Sympathy for Lady Vengeance – Park Chan Wook

            The last installment of Park Chan Wook’s vengeance trilogy is perhaps the best film so far from this Korean superstar-of-the-moment director.  Sympathy for Lady Vengeance further examines the theme of revenge, this time through the calculating mind of a female protagonist.  Having made two explicitly violent films showing how revenge is carried out by male leads, Park Chan Wook focuses more on the planning and finesse of the execution in this cycle, more so than the satisfaction of exacting gore from villains who deserve to be punished.

            From the very first shot, Park Chan Wook declares to viewers that his film is going to leave them wondering.  Why exactly are a chorus of Santa Clauses standing in line behind a man with the worst haircut known to man?  It is the day of Geum-Ja’s release from prison, after a 13-year sentence for abducting and killing a child, and her supposed minister friend has come to welcome her back into the world with a block of white tofu.  She coolly overturns the block of tofu, puts on her sunglasses, and walks away; ending her 13-year facade of being saintly.

            Similar to Oldboy, another film in the trilogy of revenge, Geum-Ja spent her sentence carefully plotting out a master plan.  The difference between the two films is that her plot is equally for the sake of revenge as it is for the sake of atonement, as she explains to her daughter later in the film.  As she visits each of her fellow cellmates who have already been released, they help her acquire an apartment and clothes, among other things.  They all remark about how much she has changed.  In prison, Geum-Ja was known as the kind-hearted Ms. Geum-Ja, but also as the “witch.”  Because all the ex-inmates owe her favors, and are aware of her cold-heartedness, none of them reject her requests.  On the one hand, Geum-Ja’s visits to her old cellmates reveals significant events that happened within the prison that made her the straight-faced, red eyeshadow-wearing robot that she is in the present.  On the other hand, each visit also shows everybody’s respective stories.  For example, the lady who received a kidney donation from Geum-Ja was incarcerated for a bank robbery she committed with her husband, who in turn helps Geum-Ja make her weapon of choice - a double barreled pistol.

            Ultimately, viewers discover that the ghost-faced yet gorgeous Geum-Ja is nothing more than the victim of a set-up.  She took the fall for a crime she did not commit to save her newborn daughter.  Tracking down the man who framed her, she is in for a surprise when Mr. Baek’s phone alarm goes off while she is trying to muster up the courage to kill him.  He kept a memento of all the children he killed on the keychain on his phone.  If Geum-Ja’s character had been male, he would not have stepped aside to let the families of all the kidnapped children exact their revenge on Mr. Baek.  The elegance of Sympathy for Lady Vengeance is even in the slaughter of the kidnapper: while all the families prepare their weapons and their raincoats, one particularly affluent grandmother walks into the killing chamber nonchalantly, without any protection or noticeable weapon – she takes his last breath with a pair of her grandchild’s scissors stabbed in his brainstem.  Even so, the question remains: is anyone satisfied by revenge?

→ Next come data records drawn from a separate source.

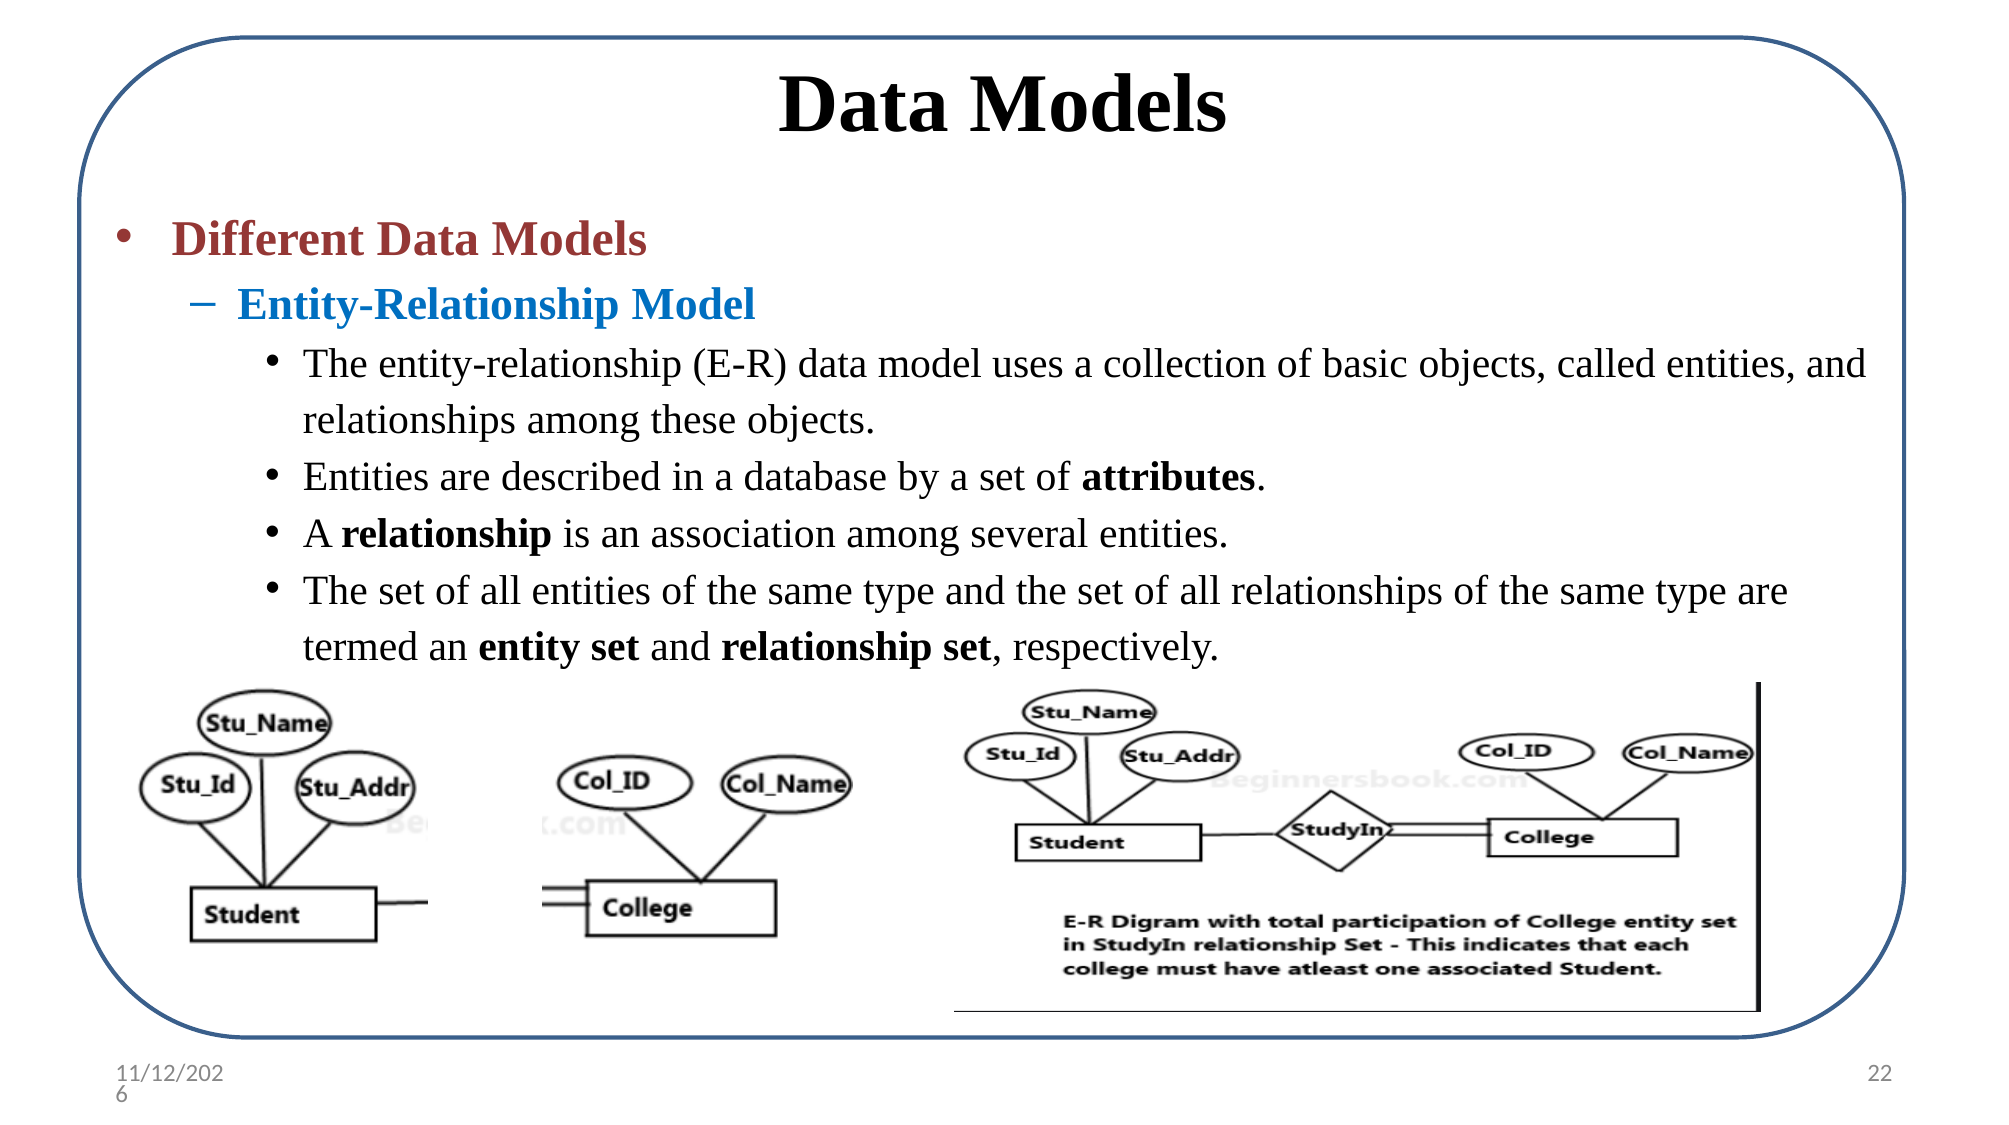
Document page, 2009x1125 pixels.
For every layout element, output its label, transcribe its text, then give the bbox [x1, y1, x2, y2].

picture [541, 749, 854, 946]
picture [128, 682, 428, 962]
slide_number 22 [1861, 1060, 1900, 1125]
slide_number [113, 1060, 236, 1125]
text_box [77, 35, 1907, 1040]
picture [953, 682, 1761, 1012]
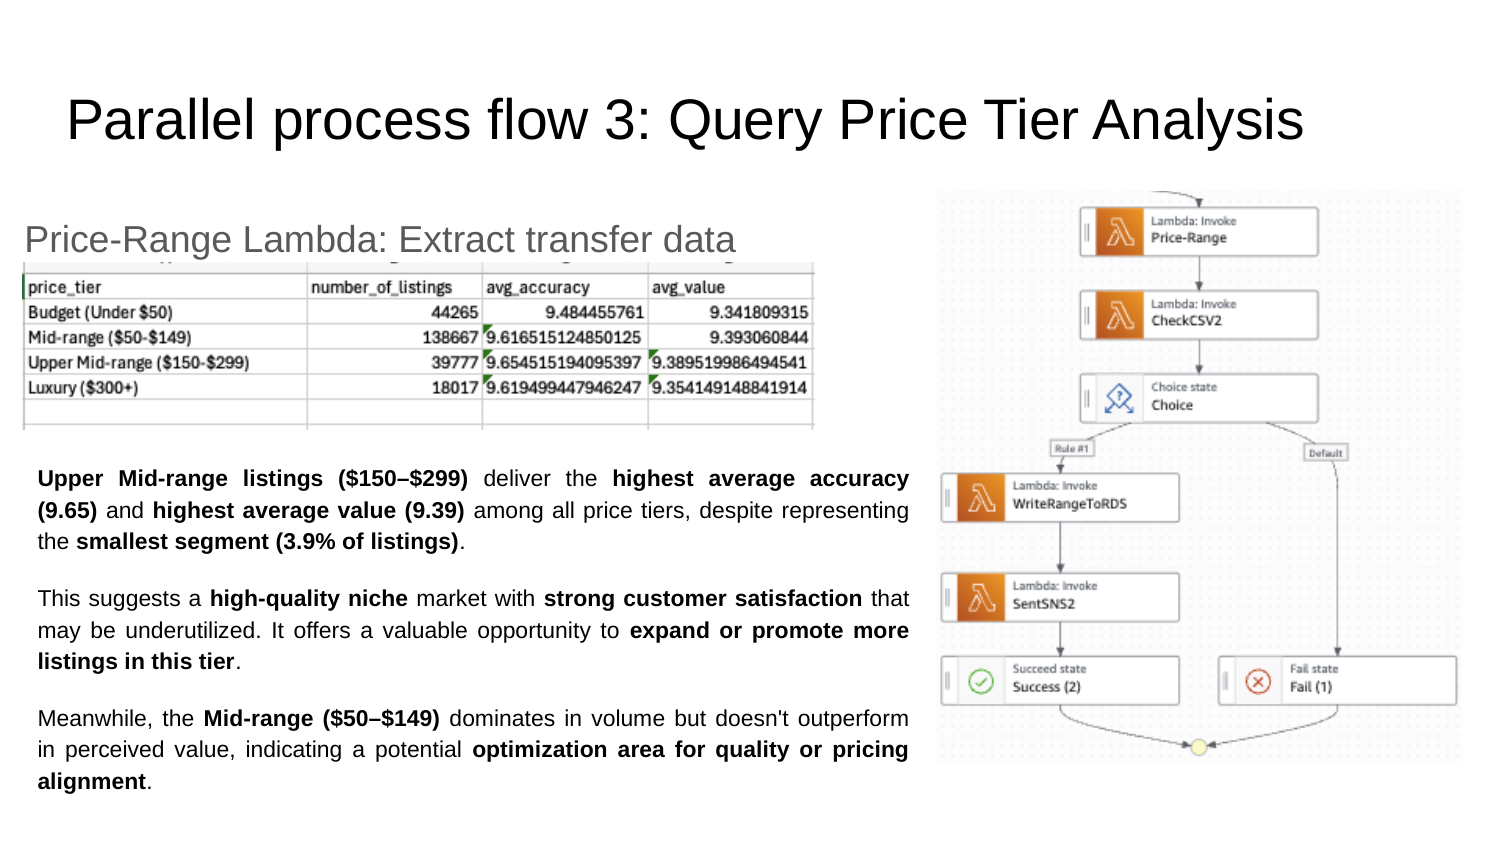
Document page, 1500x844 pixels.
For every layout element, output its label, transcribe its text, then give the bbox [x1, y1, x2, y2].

list Price-Range Lambda: Extract transfer data [9, 197, 912, 758]
picture [936, 191, 1462, 764]
text_box Upper Mid-range listings ($150–$299) deliver the highest average accuracy (9.65) and highest average value (9.39) among all price tiers, despite representing the smallest segment (3.9% of listings). This suggests a high-quality niche market with strong customer satisfaction that may be underutilized. It offers a valuable opportunity to expand or promote more listings in this tier. Meanwhile, the Mid-range ($50–$149) dominates in volume but doesn't outperform in perceived value, indicating a potential optimization area for quality or pricing alignment. [22, 444, 925, 809]
picture [22, 262, 815, 431]
title Parallel process flow 3: Query Price Tier Analysis [51, 72, 1449, 167]
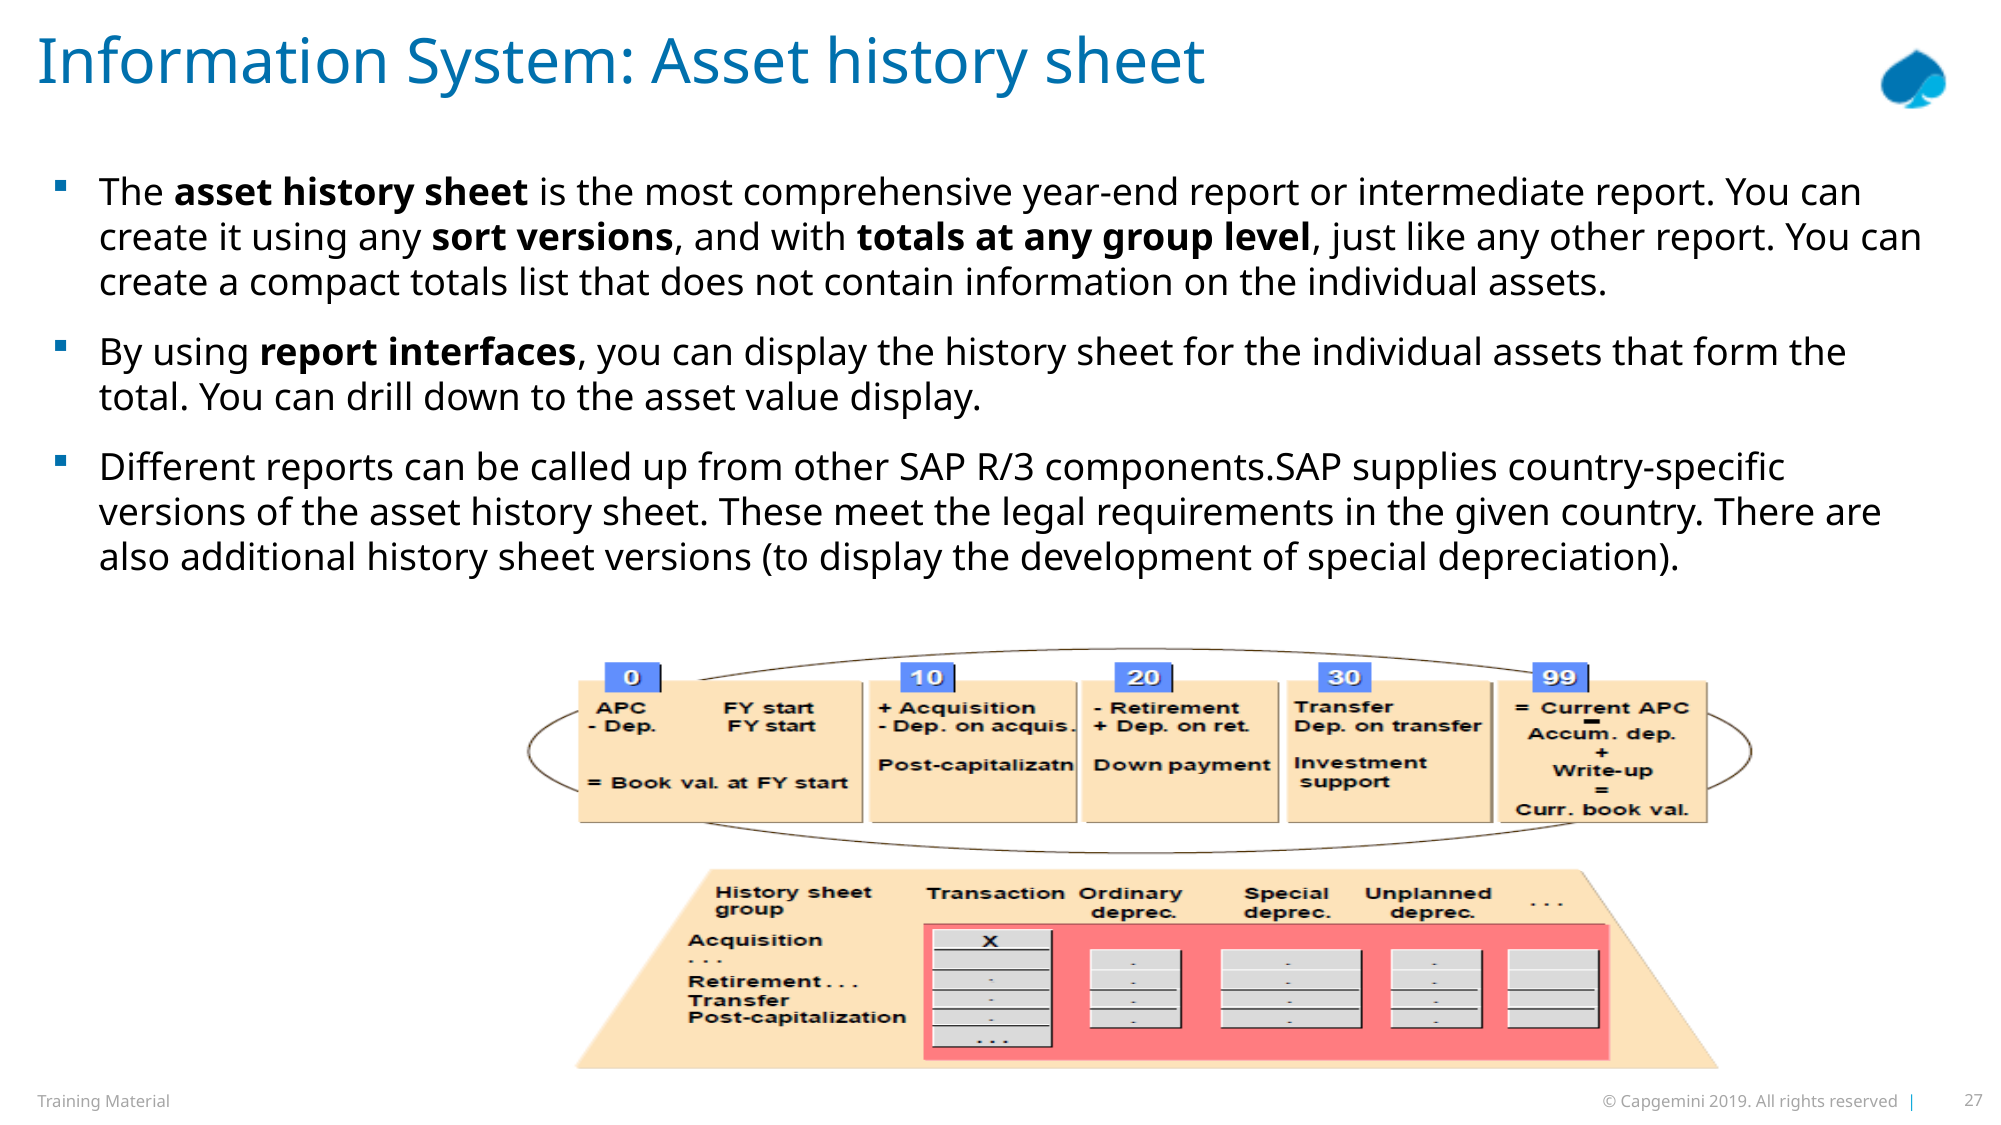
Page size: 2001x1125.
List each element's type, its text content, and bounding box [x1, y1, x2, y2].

picture [1842, 23, 1970, 137]
list The asset history sheet is the most comprehensive year-end report or intermediate report. You can create it using any sort versions, and with totals at any group level, just like any other report. You can create a compact totals list that does not contain information on the individual assets. By using report interfaces, you can display the history sheet for the individual assets that form the total. You can drill down to the asset value display. Different reports can be called up from other SAP R/3 components.SAP supplies country-specific versions of the asset history sheet. These meet the legal requirements in the given country. There are also additional history sheet versions (to display the development of special depreciation). [37, 160, 1955, 601]
title Information System: Asset history sheet [37, 0, 1863, 119]
picture [515, 621, 1756, 1071]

            There is just so much more to Lady Vengeance than excellent plot, clever editing, beautiful music, and visceral acting.  Every prop is carefully chosen by the director – Geum-Ja is surrounded with red objects, from prayer candles down to her threatening red eyeshadow.  The film opens and closes with pure white tofu and closes with a white-iced cake, holding together Geum-Ja’s journey to seek revenge and atonement.  Every shot is carefully composed, almost like a slideshow of expertly painted pictures.  The originality, picture, and sound of this film are undoubtedly A+’s.  Lee Young-ae breaks out from her good girl image to become a chilling killer.  For anyone who loves thrillers without excessive gore, Lady Vengeance is the perfect vehicle for elegantly spooking yourself.  Overall, this film is a superbly mind-blowing A+.